Items from a dataset
□ □ □

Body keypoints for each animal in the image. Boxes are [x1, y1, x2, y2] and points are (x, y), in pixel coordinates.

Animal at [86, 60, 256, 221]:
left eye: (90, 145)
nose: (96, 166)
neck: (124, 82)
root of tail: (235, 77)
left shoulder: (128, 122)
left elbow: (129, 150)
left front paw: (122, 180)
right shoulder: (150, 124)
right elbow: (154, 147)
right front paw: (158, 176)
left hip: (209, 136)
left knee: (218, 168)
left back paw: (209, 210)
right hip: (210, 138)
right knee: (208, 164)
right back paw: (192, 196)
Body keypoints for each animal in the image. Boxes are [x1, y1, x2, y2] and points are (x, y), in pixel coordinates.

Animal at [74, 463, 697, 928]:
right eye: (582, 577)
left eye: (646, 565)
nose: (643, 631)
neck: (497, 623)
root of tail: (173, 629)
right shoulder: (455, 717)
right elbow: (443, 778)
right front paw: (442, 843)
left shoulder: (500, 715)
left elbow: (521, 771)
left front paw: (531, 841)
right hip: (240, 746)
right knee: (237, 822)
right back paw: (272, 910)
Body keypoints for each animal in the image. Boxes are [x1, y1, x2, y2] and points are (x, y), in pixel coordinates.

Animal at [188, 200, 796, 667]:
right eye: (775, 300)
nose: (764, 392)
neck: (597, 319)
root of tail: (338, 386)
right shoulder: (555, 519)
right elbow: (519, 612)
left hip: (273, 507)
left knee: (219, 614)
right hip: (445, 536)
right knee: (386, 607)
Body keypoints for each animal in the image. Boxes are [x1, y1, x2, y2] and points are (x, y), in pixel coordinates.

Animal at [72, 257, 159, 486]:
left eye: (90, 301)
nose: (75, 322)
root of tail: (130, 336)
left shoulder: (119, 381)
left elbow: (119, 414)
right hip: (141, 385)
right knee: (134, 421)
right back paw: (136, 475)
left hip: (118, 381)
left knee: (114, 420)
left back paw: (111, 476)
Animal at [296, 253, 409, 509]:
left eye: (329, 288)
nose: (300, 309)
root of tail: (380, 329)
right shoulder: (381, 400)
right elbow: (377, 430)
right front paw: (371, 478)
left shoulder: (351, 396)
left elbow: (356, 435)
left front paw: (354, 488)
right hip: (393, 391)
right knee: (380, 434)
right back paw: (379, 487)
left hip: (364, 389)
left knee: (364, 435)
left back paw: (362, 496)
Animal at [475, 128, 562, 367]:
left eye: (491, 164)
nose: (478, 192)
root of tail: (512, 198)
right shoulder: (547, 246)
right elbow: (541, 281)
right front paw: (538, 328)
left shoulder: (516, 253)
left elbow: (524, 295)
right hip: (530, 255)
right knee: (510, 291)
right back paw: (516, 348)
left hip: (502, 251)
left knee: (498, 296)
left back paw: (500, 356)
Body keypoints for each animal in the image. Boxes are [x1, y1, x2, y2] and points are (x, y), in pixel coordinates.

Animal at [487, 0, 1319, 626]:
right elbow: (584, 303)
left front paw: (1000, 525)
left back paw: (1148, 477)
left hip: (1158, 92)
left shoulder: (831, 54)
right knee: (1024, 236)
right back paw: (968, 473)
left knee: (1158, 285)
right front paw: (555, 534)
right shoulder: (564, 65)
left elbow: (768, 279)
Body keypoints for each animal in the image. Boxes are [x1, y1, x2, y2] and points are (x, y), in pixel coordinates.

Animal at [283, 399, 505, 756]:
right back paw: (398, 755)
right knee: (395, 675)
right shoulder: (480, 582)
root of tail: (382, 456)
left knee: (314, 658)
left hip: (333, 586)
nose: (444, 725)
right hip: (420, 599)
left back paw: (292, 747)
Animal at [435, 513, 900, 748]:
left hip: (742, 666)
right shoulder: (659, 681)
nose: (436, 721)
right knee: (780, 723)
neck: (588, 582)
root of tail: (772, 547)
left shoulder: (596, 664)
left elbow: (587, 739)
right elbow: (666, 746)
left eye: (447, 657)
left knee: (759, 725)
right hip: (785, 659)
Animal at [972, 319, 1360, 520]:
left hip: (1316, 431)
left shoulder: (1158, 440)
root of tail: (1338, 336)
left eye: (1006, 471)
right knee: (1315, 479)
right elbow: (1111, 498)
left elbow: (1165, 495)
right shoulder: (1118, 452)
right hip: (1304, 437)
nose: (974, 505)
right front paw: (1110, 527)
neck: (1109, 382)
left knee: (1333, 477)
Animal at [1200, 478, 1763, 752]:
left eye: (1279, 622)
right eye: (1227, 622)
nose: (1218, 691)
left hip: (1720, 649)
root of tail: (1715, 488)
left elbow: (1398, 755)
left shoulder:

□ □ □

→ Exercise: Copy out only the lines above from the one with "right shoulder: (381, 400)" to the one with "left hip: (364, 389)", inclusive, exactly as they stand.

→ Output of the exercise:
right shoulder: (381, 400)
right elbow: (377, 430)
right front paw: (371, 478)
left shoulder: (351, 396)
left elbow: (356, 435)
left front paw: (354, 488)
right hip: (393, 391)
right knee: (380, 434)
right back paw: (379, 487)
left hip: (364, 389)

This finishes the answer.